▸ **RECORDS FOR THIS EXERCISE**:
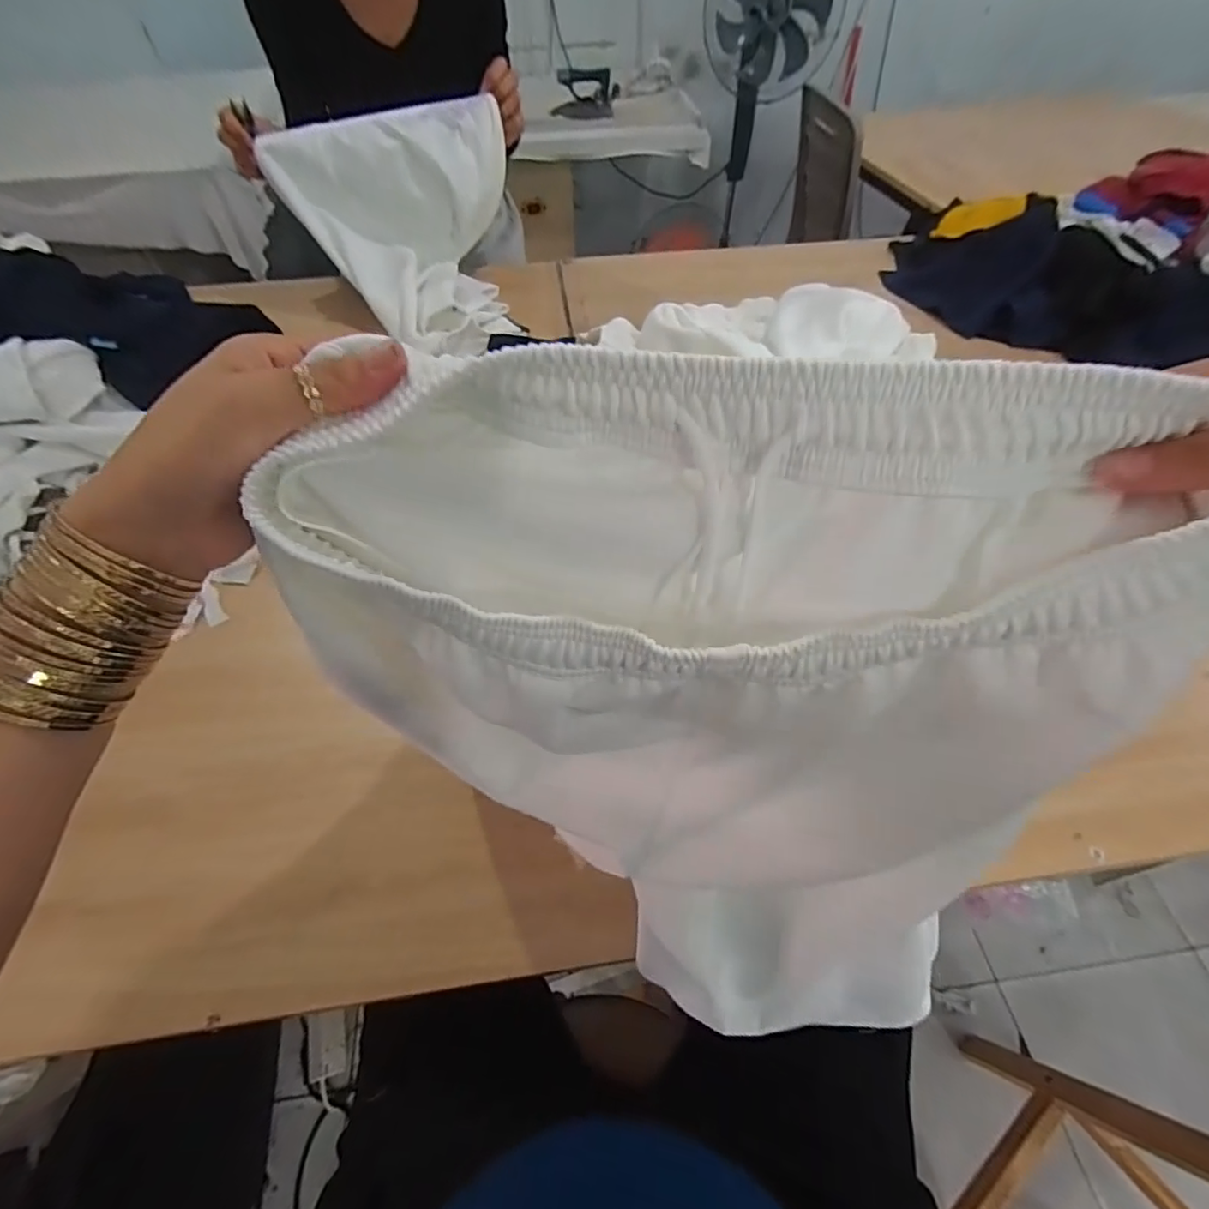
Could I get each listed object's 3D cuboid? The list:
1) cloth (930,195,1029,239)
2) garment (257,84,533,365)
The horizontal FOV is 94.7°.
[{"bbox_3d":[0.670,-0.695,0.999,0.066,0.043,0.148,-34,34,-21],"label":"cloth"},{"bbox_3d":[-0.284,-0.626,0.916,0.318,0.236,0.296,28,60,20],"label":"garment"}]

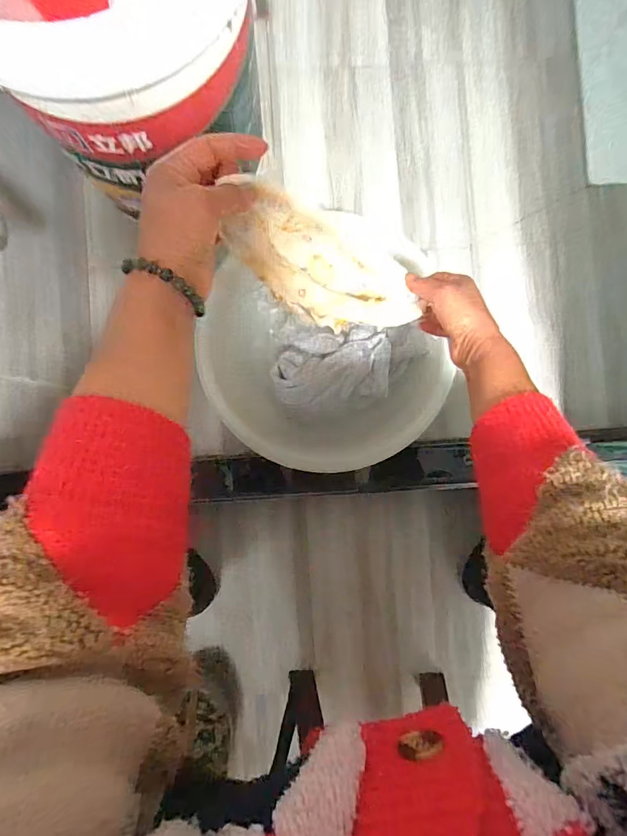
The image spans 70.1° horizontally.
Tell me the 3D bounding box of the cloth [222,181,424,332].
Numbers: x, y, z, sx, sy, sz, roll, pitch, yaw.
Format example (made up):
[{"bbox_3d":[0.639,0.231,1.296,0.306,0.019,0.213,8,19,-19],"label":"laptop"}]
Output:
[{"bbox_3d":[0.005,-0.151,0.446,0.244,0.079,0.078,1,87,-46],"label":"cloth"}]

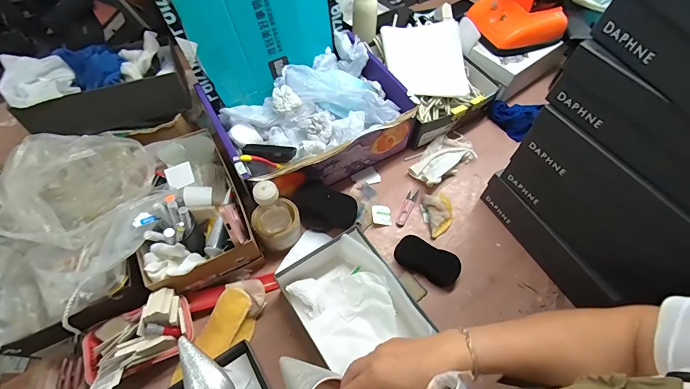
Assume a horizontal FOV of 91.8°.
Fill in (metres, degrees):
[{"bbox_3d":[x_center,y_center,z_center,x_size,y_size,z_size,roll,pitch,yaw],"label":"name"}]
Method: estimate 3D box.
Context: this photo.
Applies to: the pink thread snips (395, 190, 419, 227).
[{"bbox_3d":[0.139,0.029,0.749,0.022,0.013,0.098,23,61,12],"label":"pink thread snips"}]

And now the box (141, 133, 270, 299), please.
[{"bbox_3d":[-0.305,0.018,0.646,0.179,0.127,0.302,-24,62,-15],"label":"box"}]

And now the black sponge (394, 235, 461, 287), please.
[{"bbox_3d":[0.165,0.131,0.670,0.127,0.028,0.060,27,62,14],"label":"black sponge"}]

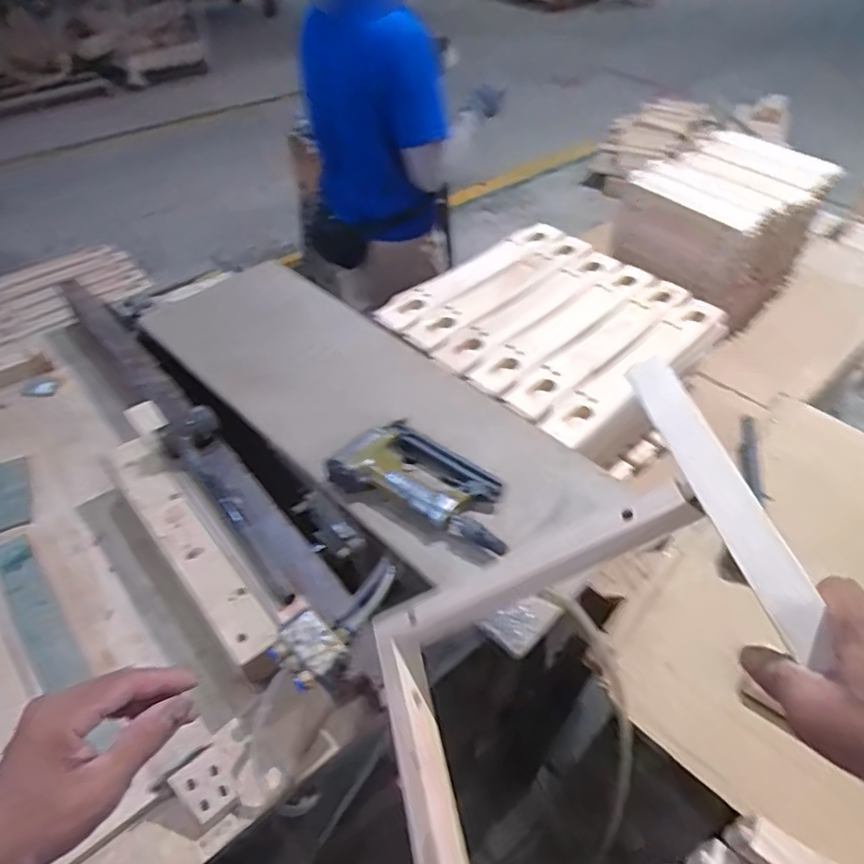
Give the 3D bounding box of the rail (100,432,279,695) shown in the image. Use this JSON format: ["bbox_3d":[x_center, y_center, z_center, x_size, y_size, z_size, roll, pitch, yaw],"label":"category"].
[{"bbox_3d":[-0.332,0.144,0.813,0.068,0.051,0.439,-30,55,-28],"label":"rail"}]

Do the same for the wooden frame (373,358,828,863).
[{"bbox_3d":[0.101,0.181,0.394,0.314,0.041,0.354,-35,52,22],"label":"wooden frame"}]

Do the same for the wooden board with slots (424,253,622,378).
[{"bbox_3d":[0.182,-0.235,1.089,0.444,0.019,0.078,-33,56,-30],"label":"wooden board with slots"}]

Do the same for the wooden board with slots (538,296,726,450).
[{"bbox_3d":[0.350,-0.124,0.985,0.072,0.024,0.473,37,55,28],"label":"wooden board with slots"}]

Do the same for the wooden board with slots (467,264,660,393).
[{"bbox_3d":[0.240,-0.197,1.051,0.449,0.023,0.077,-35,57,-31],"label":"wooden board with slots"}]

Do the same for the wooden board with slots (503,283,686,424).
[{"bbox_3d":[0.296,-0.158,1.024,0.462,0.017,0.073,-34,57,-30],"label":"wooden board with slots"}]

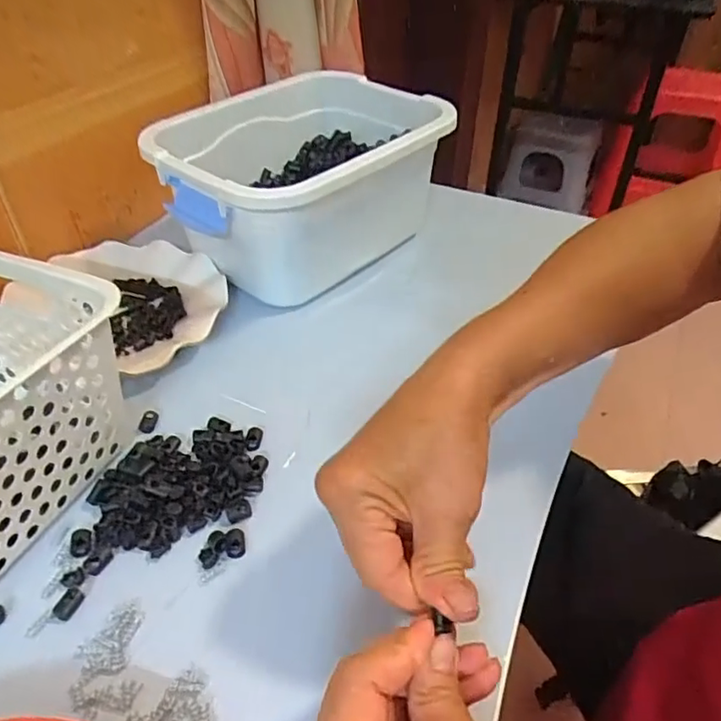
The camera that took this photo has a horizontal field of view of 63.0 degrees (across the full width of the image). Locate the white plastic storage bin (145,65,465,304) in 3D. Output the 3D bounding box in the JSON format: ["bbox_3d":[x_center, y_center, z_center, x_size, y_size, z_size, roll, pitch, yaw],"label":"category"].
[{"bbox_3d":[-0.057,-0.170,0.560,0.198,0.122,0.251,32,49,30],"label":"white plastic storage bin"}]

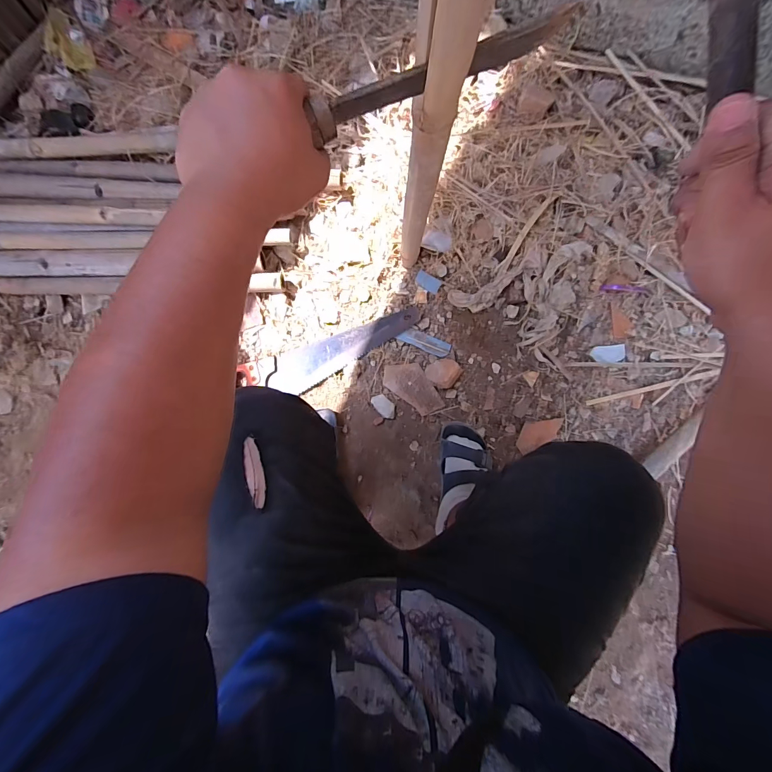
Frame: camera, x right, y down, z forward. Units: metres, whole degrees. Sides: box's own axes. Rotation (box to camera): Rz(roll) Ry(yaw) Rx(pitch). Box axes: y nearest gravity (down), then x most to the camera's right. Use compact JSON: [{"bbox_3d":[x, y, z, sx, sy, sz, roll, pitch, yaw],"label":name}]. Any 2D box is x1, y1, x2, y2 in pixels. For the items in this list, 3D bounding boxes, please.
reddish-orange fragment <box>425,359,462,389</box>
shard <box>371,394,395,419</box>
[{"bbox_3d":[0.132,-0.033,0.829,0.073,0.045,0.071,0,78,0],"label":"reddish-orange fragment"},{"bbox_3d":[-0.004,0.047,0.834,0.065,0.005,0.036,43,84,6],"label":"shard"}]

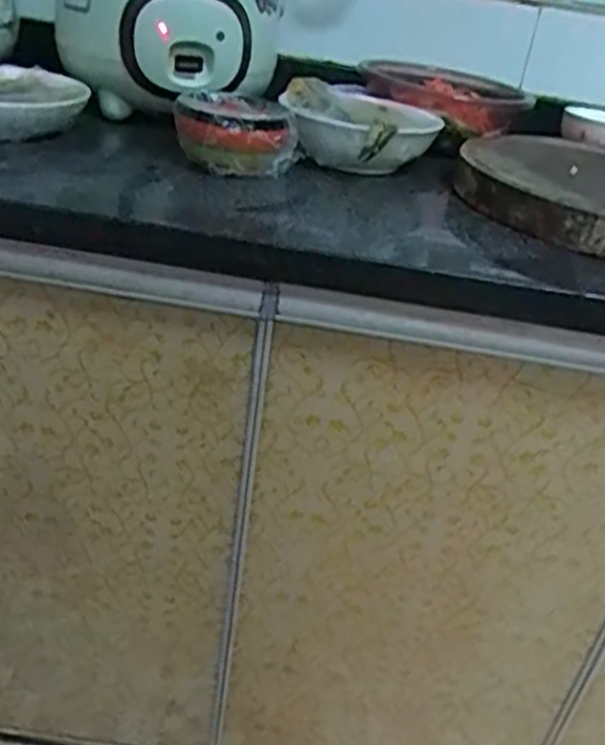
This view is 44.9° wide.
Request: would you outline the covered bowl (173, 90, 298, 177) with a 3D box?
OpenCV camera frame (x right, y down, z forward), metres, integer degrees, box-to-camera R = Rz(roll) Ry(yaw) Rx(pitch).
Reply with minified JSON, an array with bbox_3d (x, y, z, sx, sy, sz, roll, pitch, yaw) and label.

▸ **GOAL OF THE EXERCISE**:
Your reply must be a single number: the count of lines in the listing that hold "name".

▸ **RESULT**:
2